Anyone who tries to question the rationale for a war is branded an enemy sympathizer.
November 7, 2002
—When anti-war activist Dr. Helen Caldicott blames the dramatic rise in birth defects in southern Iraq on the U.S. use of depleted uranium in anti-tank shells in the Gulf War, CNN‘s Wolf Blitzer defends the Pentagon. When Caldicott brings up the effect of sanctions on Iraq, Blitzer again offers the official line, saying that “the Iraqi regime itself is to blame for all of these problems.” Blitzer goes on to argue that Caldicott’s questioning of U.S. policy is tantamount to “defending the Iraqi regime.
Today, the country is different, the times are different, and the technology is different but the tactic remains the same. It’s the same lies being told and repeated over and over again. Here are today’s headlines about North Korea.

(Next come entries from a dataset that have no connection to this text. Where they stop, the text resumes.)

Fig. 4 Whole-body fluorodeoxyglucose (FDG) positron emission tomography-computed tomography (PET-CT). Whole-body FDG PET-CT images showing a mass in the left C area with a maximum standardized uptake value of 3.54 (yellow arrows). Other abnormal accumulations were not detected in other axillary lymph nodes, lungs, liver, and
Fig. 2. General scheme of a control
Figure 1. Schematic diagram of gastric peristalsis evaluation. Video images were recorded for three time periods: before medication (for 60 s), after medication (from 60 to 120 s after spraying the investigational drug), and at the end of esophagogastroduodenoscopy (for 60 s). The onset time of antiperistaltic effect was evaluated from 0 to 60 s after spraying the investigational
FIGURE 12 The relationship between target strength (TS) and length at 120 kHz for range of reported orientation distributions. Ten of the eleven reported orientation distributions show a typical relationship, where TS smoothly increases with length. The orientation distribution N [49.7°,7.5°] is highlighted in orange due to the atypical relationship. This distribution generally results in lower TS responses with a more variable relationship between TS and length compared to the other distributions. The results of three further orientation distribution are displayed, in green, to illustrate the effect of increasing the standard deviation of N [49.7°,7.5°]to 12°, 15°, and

As usual, the Washington Post is leading the charge.
Breaking: North Korea has produced a miniaturized nuclear warhead that can fit inside its missiles, analysts say https://t.co/lPbtrU6dJr
— Washington Post (@washingtonpost) August 8, 2017
— CNN (@CNN) August 8, 2017
There are no ideological differences when it comes to selling the wars.

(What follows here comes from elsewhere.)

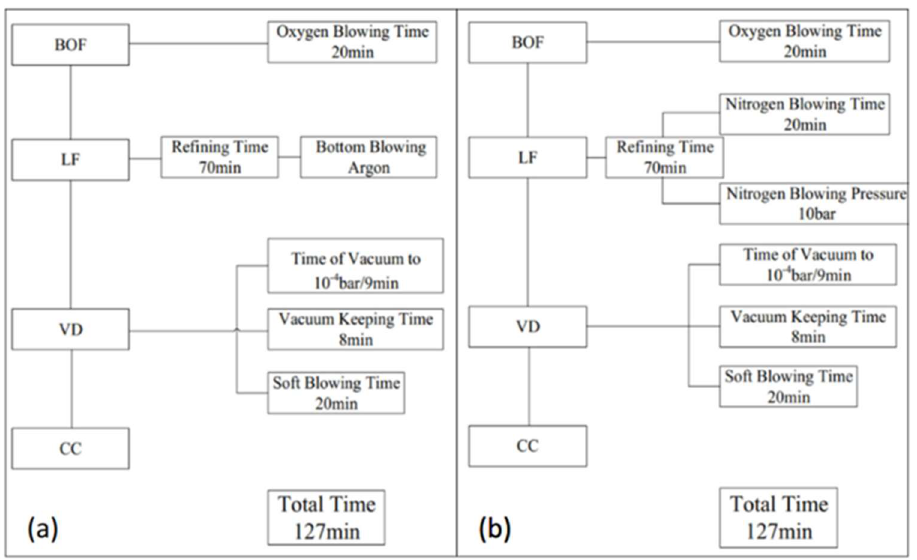
Figure 1. The process comparison of the two refining methods: ( a ) conventional method and ( b ) Nitrogen Elevating and Reducing Method (NERM).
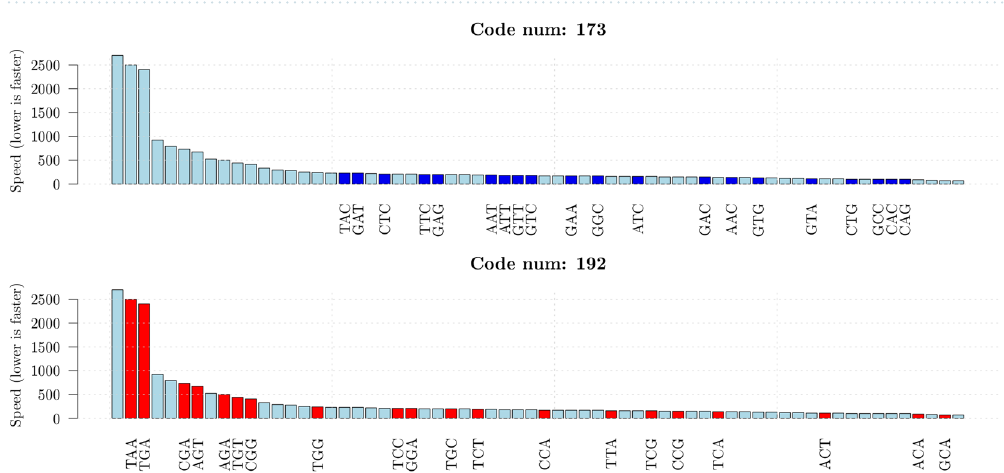
Figure 1. Universal scaling properties of the coverage within equivalence classes for the three reading frames.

In light of dangerous NKorea threat, I'm stopping all petty political disagreements for at least next 12 hours. Let's see what others do.
— Sean Hannity (@seanhannity) August 8, 2017
— MSNBC (@MSNBC) August 8, 2017
And the president’s permission to lie is alive and well.
After many years of failure,countries are coming together to finally address the dangers posed by North Korea. We must be tough & decisive!
— Donald J. Trump (@realDonaldTrump) August 8, 2017
There aren’t many headlines yet, but the charge is still just beginning, so give it time. The point is that you can see the same pattern being followed, even if it’s still early days.
Of course, there are the ones whose voices you would hardly hear. The ones whose voices are out sidetracked and silenced. They’re speaking out, but you would have to look for them in order to hear them.
The lesson learned from Libya is: “If you had nukes, never give them up. If you don’t have them, get them.” https://t.co/Yiwesj3wdU
— The Intercept (@theintercept) August 8, 2017
Cooler heads must prevail on North Korea. Trading threats isn't working. Listen to South Koreans, who want diplomacy, not war.
— Dr. Jill Stein🌻 (@DrJillStein) August 8, 2017
Senator Sanders Statement on North Korea.
BURLINGTON, Vt., Aug. 9 – U.S. Sen. Bernie Sanders (I-Vt.) issued the following statement Wednesday after President Donald Trump warned he could unleash “fire and fury” on North Korea:
“President Trump’s bombastic rhetoric is not appropriate when we are dealing with the possibility of a nuclear war that could kill millions of people. North Korea’s development of nuclear weapons and missile capability is an enormously serious issue and we need serious people at the State Department dealing with it. Our job now is to work with China and our allies in the region and around the world on a comprehensive diplomatic strategy to address this problem.”